- [What to work on]: Pictures appear among the records below and must be omitted. Repeat exactly the lines from the line with "ring dip: (1383, 1045)" to the line with "index pip: (889, 726)", both included.

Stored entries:
· · ·

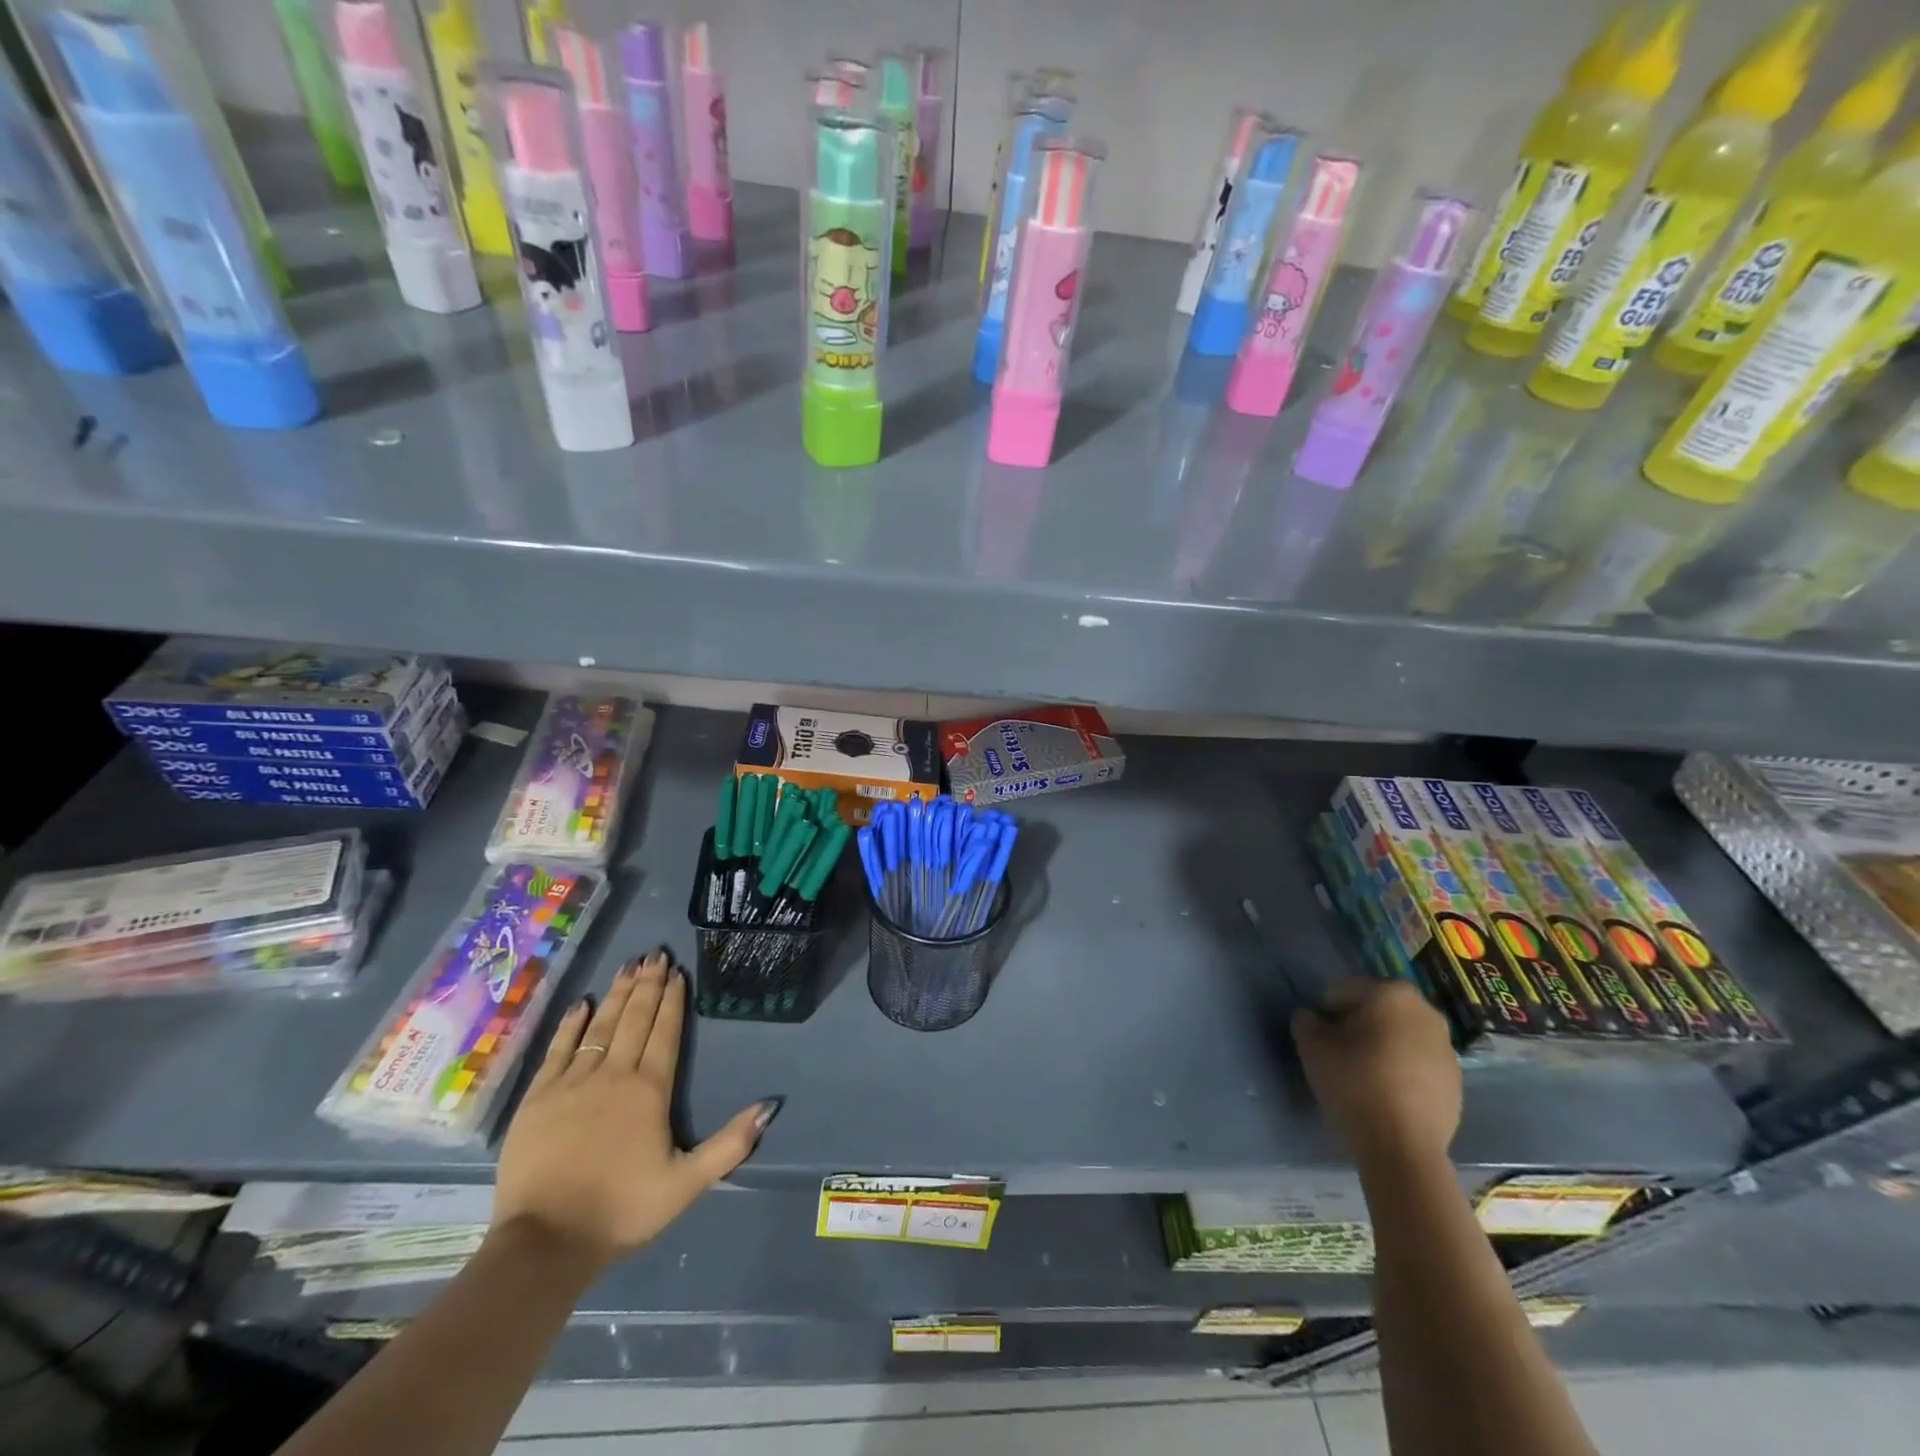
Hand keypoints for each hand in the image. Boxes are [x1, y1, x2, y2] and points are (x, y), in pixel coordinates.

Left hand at [492, 951, 775, 1270]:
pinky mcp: (538, 1098)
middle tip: (655, 953)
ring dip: (617, 994)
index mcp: (650, 1090)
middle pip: (635, 1019)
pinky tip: (582, 1004)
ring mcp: (572, 1083)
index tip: (677, 971)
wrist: (545, 1242)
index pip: (665, 1033)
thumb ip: (730, 1144)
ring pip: (600, 1026)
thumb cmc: (622, 1210)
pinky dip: (571, 1024)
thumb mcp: (687, 1184)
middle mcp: (614, 1075)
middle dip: (648, 984)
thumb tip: (769, 1106)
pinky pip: (558, 1049)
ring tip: (628, 965)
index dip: (672, 1000)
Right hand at [1293, 978, 1460, 1167]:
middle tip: (1339, 1049)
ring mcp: (1447, 1048)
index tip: (1320, 1035)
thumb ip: (1306, 1021)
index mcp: (1390, 993)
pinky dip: (1403, 1069)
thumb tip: (1312, 1018)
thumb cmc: (1353, 1082)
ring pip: (1401, 1035)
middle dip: (1358, 1023)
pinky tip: (1387, 1093)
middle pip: (1378, 1009)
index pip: (1345, 989)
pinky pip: (1419, 1063)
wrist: (1402, 1147)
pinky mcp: (1457, 1082)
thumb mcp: (1311, 1046)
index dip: (1326, 1009)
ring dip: (1383, 1045)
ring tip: (1364, 1073)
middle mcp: (1425, 1012)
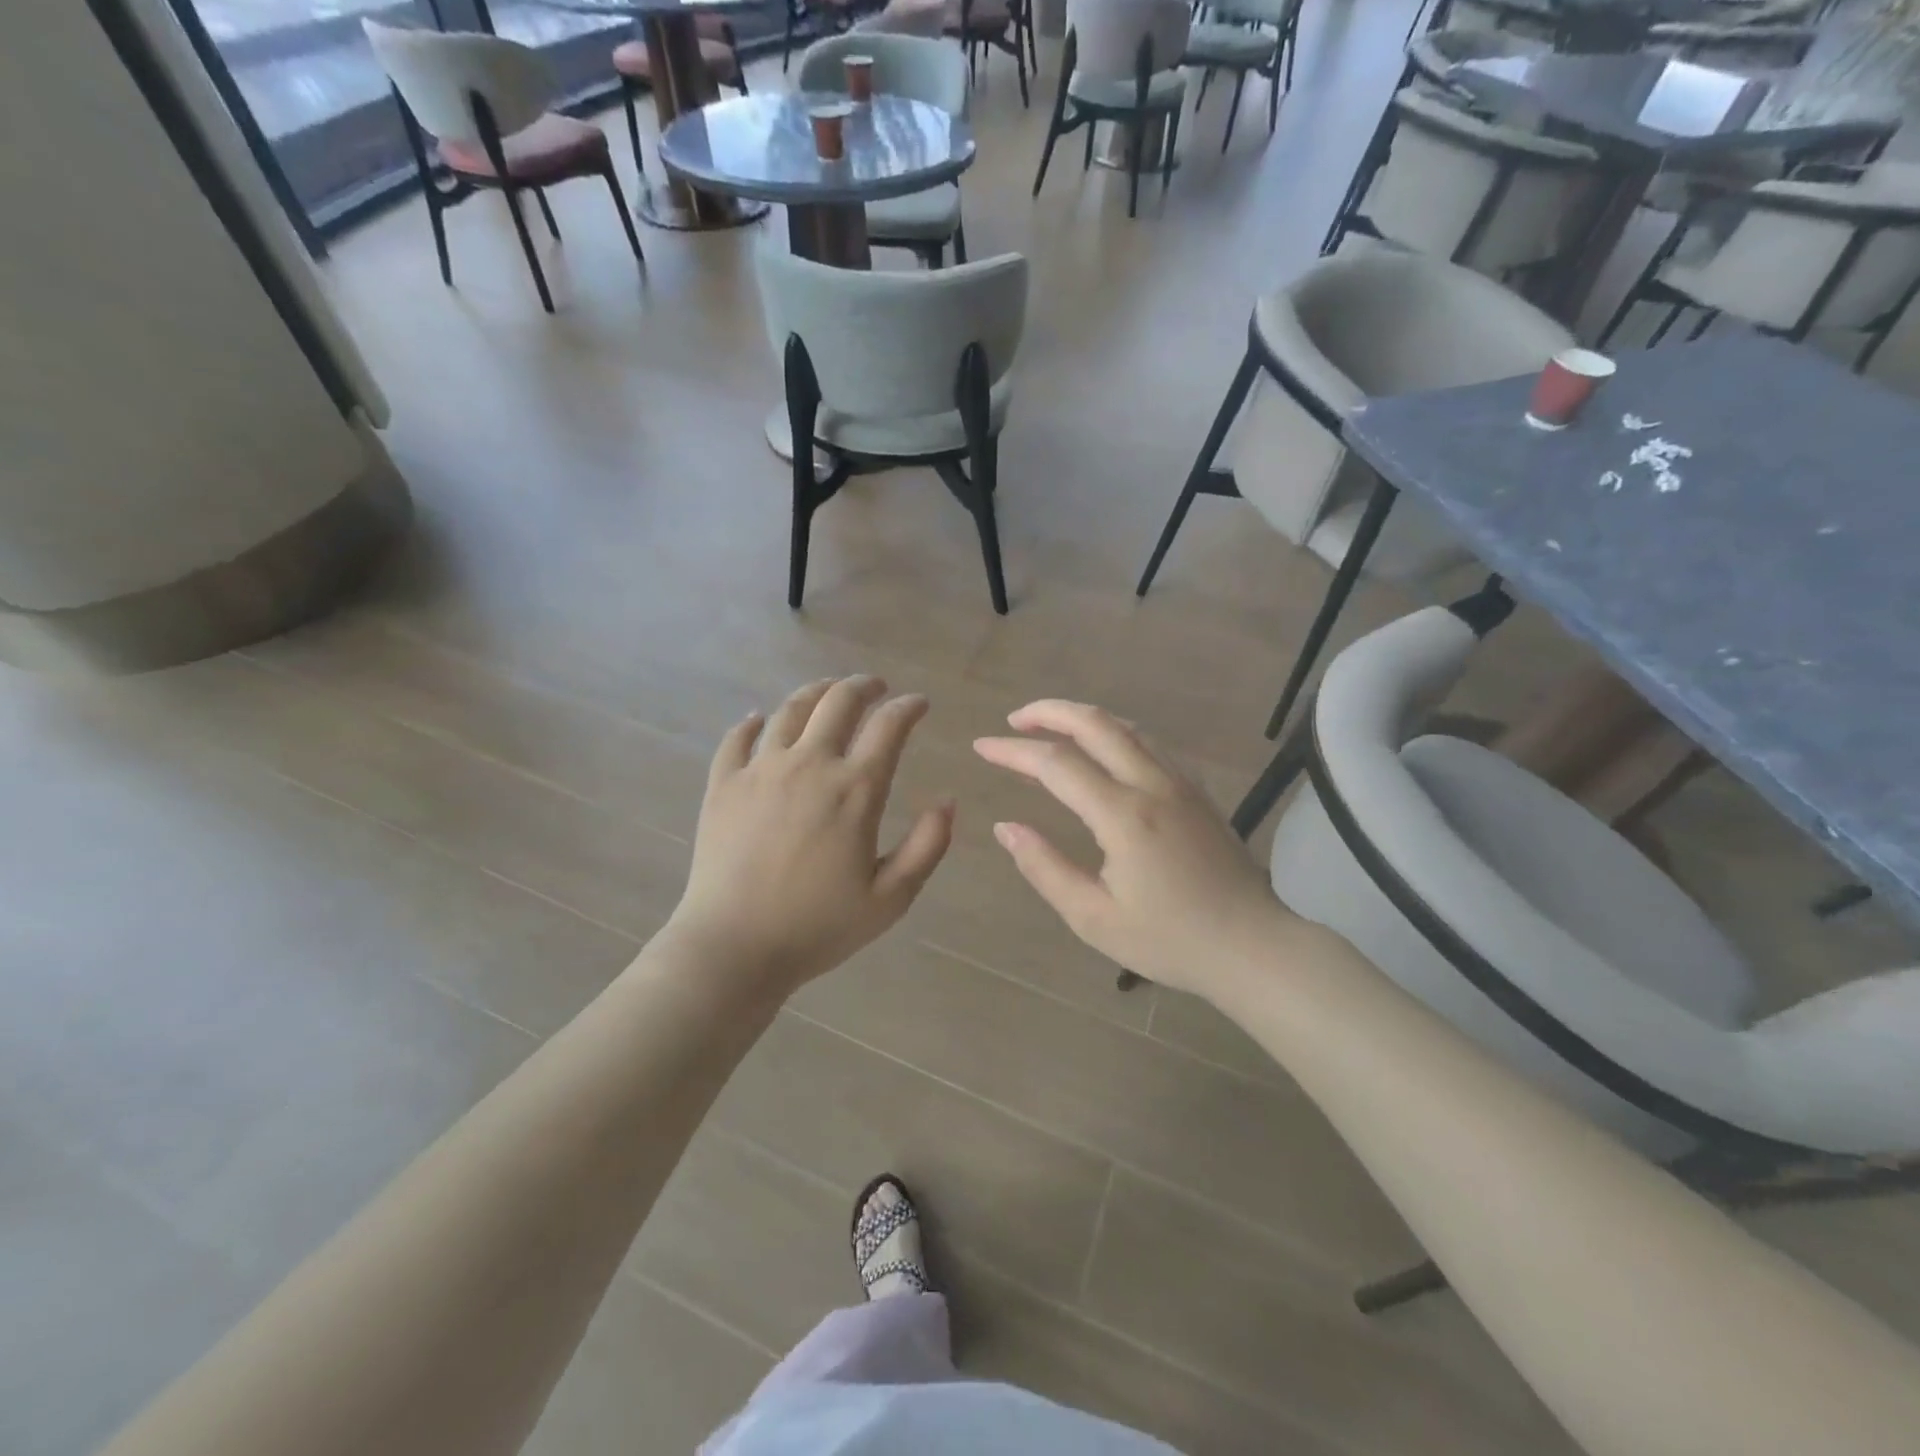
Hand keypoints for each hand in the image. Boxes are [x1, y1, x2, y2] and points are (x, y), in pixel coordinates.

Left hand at [669, 677, 953, 995]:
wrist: (734, 947)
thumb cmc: (819, 927)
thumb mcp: (891, 897)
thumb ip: (928, 846)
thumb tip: (948, 801)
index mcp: (855, 789)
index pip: (889, 726)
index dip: (908, 707)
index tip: (918, 703)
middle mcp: (809, 765)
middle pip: (839, 701)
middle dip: (863, 686)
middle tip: (875, 687)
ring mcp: (760, 770)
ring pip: (790, 709)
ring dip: (816, 692)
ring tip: (828, 691)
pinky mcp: (723, 783)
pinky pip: (737, 737)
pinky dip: (753, 722)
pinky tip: (759, 719)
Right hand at [973, 701, 1291, 1000]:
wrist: (1252, 946)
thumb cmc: (1170, 940)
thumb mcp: (1093, 918)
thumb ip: (1045, 867)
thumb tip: (1007, 827)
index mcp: (1123, 815)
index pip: (1056, 764)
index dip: (1013, 750)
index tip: (981, 746)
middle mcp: (1153, 784)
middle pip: (1095, 723)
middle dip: (1048, 712)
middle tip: (1014, 720)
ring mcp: (1181, 782)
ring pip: (1127, 726)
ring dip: (1083, 717)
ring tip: (1050, 727)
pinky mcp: (1197, 791)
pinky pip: (1150, 743)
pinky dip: (1116, 731)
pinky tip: (1104, 748)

· · ·

- [Task output]:
ring dip: (1383, 1045)
ring tip: (1364, 1073)
middle mcp: (1425, 1012)
Hand keypoints for each hand in the image. Boxes are [x1, y1, x2, y2] and points are (x, y), in pixel coordinates.

Left hand at [669, 677, 953, 995]:
wrist: (734, 947)
thumb cmc: (819, 927)
thumb mcp: (891, 897)
thumb ip: (928, 846)
thumb tip: (948, 801)
index mcp: (855, 789)
index pip: (889, 726)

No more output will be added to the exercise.